Während die Mitarbeitenden immer jünger werden, werden die Geschäftsleitungsmitglieder immer älter (Durchschnittswert 2022: 53 Jahre; 2011: 50 Jahre). Das Durchschnittsalter von Verwaltungsratsmitgliedern in der Schweiz liegt seit 2011 unverändert bei 59 Jahren. Es liegt auf der Hand, dass die oben beschriebenen Themen nicht unbedingt die DNA dieser Gremien prägen. Das heisst, ein CEO muss dieses Gedankengut sowohl auf Stufe Geschäftsleitung sowie gegenüber dem Verwaltungsrat thematisieren und verankern. Ein Unterfangen mit extrem hohem Konfliktpotenzial, das CEO nicht selten isoliert. Es lohnt sich, nicht gleich die Inhalte zu fokussieren, sondern sich zunächst mit den verschiedenen Stakeholdern und deren Bedürfnisse und Erfahrungen intensiv auseinanderzusetzen. Auch hier gilt: Unbekanntes kann Ängste auslösen und zu irrationalen und unkontrollierbaren Diskussionen führen.
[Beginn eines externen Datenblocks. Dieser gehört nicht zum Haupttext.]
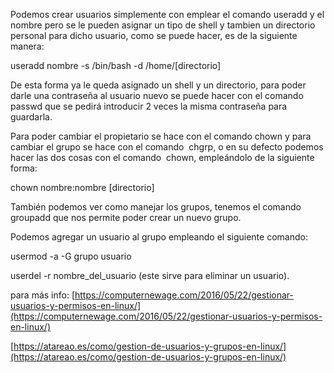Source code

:   

Podemos crear usuarios simplemente con emplear el comando useradd y el nombre pero se le pueden asignar un tipo de shell y tambien un directorio personal para dicho usuario, como se puede hacer, es de la siguiente manera: 

useradd nombre -s /bin/bash -d /home/[directorio]

De esta forma ya le queda asignado un shell y un directorio, para poder darle una contraseña al usuario nuevo se puede hacer con el comando passwd que se pedirá introducir 2 veces la misma contraseña para guardarla.

Para poder cambiar el propietario se hace con el comando chown y para cambiar el grupo se hace con el comando  chgrp, o en su defecto podemos hacer las dos cosas con el comando  chown, empleándolo de la siguiente forma: 

chown nombre:nombre [directorio]

También podemos ver como manejar los grupos, tenemos el comando groupadd que nos permite poder crear un nuevo grupo.

Podemos agregar un usuario al grupo empleando el siguiente comando:

usermod -a -G grupo usuario

userdel -r nombre_del_usuario (este sirve para eliminar un usuario).

para más info:
[https://computernewage.com/2016/05/22/gestionar-usuarios-y-permisos-en-linux/](https://computernewage.com/2016/05/22/gestionar-usuarios-y-permisos-en-linux/)

[https://atareao.es/como/gestion-de-usuarios-y-grupos-en-linux/](https://atareao.es/como/gestion-de-usuarios-y-grupos-en-linux/)
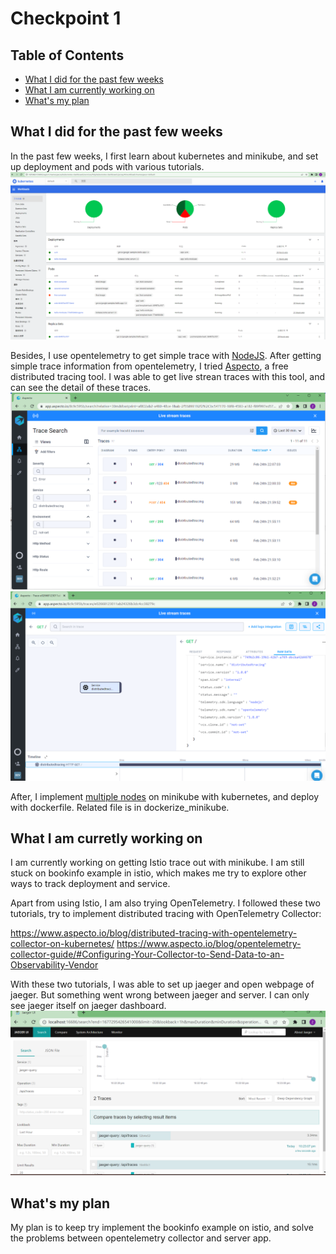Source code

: # Checkpoint 1

## Table of Contents

- [What I did for the past few weeks](#what-i-did-for-the-past-few-weeks)
- [What I am currently working on](#what-i-am-currently-working-on)
- [What's my plan](#whats-my-plan)

## What I did for the past few weeks

In the past few weeks, I first learn about kubernetes and minikube, and set up deployment and pods with various tutorials. 
![fig_dashboard_kubernetes](checkpoint_readme_file/png/dashboard1.png)

Besides, I use opentelemetry to get simple trace with [NodeJS](https://opentelemetry.io/docs/instrumentation/js/getting-started/nodejs/). After getting simple trace information from opentelemetry, I tried [Aspecto](https://www.aspecto.io/), a free distributed tracing tool. I was able to get live strean traces with this tool, and can see the detail of these traces.
![Fig_aspecto_1](checkpoint_readme_file/png/distributedTracing1.png)
![Fig_aspecto_2](checkpoint_readme_file/png/distributedTracing2.png)

After, I implement [multiple nodes](https://minikube.sigs.k8s.io/docs/tutorials/multi_node/) on minikube with kubernetes, and deploy with dockerfile. Related file is in dockerize_minikube. 


## What I am curretly working on

I am currently working on getting Istio trace out with minikube. I am still stuck on bookinfo example in istio, which makes me try to explore other ways to track deployment and service.

Apart from using Istio, I am also trying OpenTelemetry. I followed these two tutorials, try to implement distributed tracing with OpenTelemetry Collector:

https://www.aspecto.io/blog/distributed-tracing-with-opentelemetry-collector-on-kubernetes/
https://www.aspecto.io/blog/opentelemetry-collector-guide/#Configuring-Your-Collector-to-Send-Data-to-an-Observability-Vendor

With these two tutorials, I was able to set up jaeger and open webpage of jaeger. But something went wrong between jaeger and server. I can only see jaeger itself on jaeger dashboard.
![Fig_jeager](checkpoint_readme_file/png/jeager.png)

## What's my plan

My plan is to keep try implement the bookinfo example on istio, and solve the problems between opentelemetry collector and server app.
Nebst der eigenen Organisation werden die externen Interessengruppen immer wichtiger, und zwar nicht erst seit den Debatten um ESG (Environment, Social, Governance) und CSR (Corporate Social Responsibility). Die Ansprüche der Gesellschaft an die Unternehmen in Bezug auf ökologisches und verantwortliches Handeln haben in den letzten Jahren exponentiell zugenommen. Themen wie Umweltschutz, CO2-neutrales Handeln, Einhaltung von Antidiskriminierungsrichtlinien und Arbeitsgesetzen oder etwa auch Produkthaftung sind grösstmögliche Beachtung zu schenken. Ein extrem breites Feld, das ebenfalls viel Chancen- und Risikopotenzial in sich birgt. Verfehlungen ethischer Grundsätze werden heute über soziale Medien innerhalb von Sekunden publik und können für ein Unternehmen existenzbedrohend sein. Umsichtige CEO haben diese Themen ebenfalls auf ihrer Agenda und planen proaktiv entsprechenden Strategien und Massnahmen.

Vorteile der Anpassung

CEO, die über die oben geforderten Fähigkeiten verfügen, werden ihr Unternehmen nicht nur zu nachhaltigem Wachstum führen, sondern auch ihr Mitarbeitendenengagement verstärken und die Organisation als Ganzes resilienter, agiler und schneller machen. Damit werden sie die Wettbewerbsposition ihrer Firma stärken und gleichzeitig die Unternehmensrisiken minimieren.